• _Activity_:
Locate the line bearing "[Попаданцы / Фэнтези]" in the material below, then reproduce it and each following line up to and including the line bearing "ЛУЧШИЕ ОЦЕНКИ У КНИГИ".

• _Supplied material_:
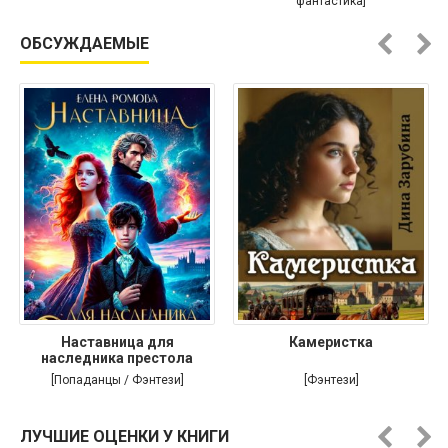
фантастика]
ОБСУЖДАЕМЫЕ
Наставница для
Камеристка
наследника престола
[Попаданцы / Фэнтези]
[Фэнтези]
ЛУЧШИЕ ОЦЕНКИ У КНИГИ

---

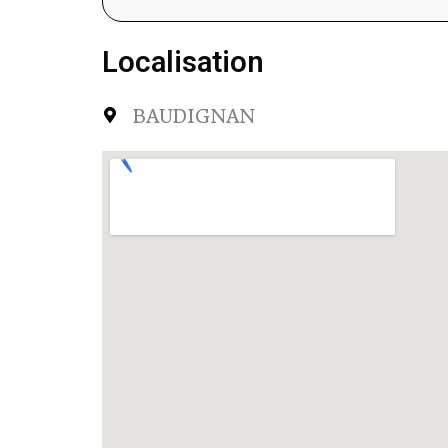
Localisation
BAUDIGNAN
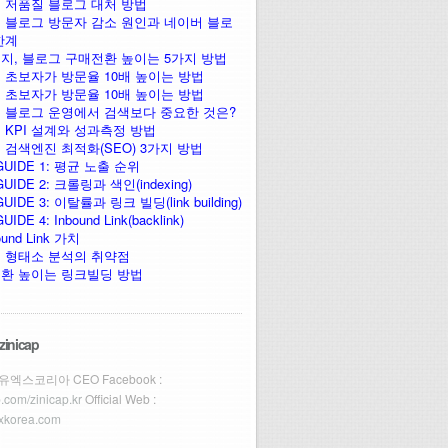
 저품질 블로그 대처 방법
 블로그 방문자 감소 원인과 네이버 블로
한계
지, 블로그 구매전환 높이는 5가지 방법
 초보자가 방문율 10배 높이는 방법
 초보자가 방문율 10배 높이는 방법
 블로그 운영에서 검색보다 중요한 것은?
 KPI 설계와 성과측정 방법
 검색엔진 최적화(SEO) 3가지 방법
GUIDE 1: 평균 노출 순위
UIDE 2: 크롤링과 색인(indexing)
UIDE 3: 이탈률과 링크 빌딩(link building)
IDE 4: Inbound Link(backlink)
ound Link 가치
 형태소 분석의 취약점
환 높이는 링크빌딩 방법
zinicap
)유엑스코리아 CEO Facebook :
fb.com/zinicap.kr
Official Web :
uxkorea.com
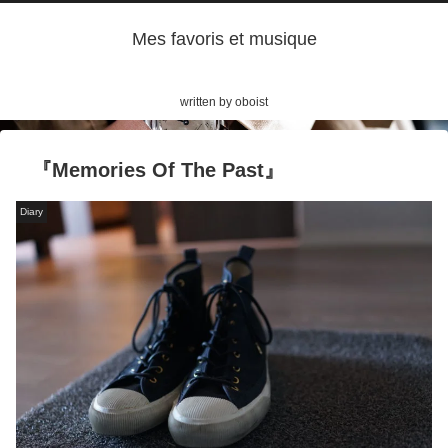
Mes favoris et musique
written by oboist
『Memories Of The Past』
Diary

• _Result for this exercise_:
[Попаданцы / Фэнтези]
[Фэнтези]
ЛУЧШИЕ ОЦЕНКИ У КНИГИ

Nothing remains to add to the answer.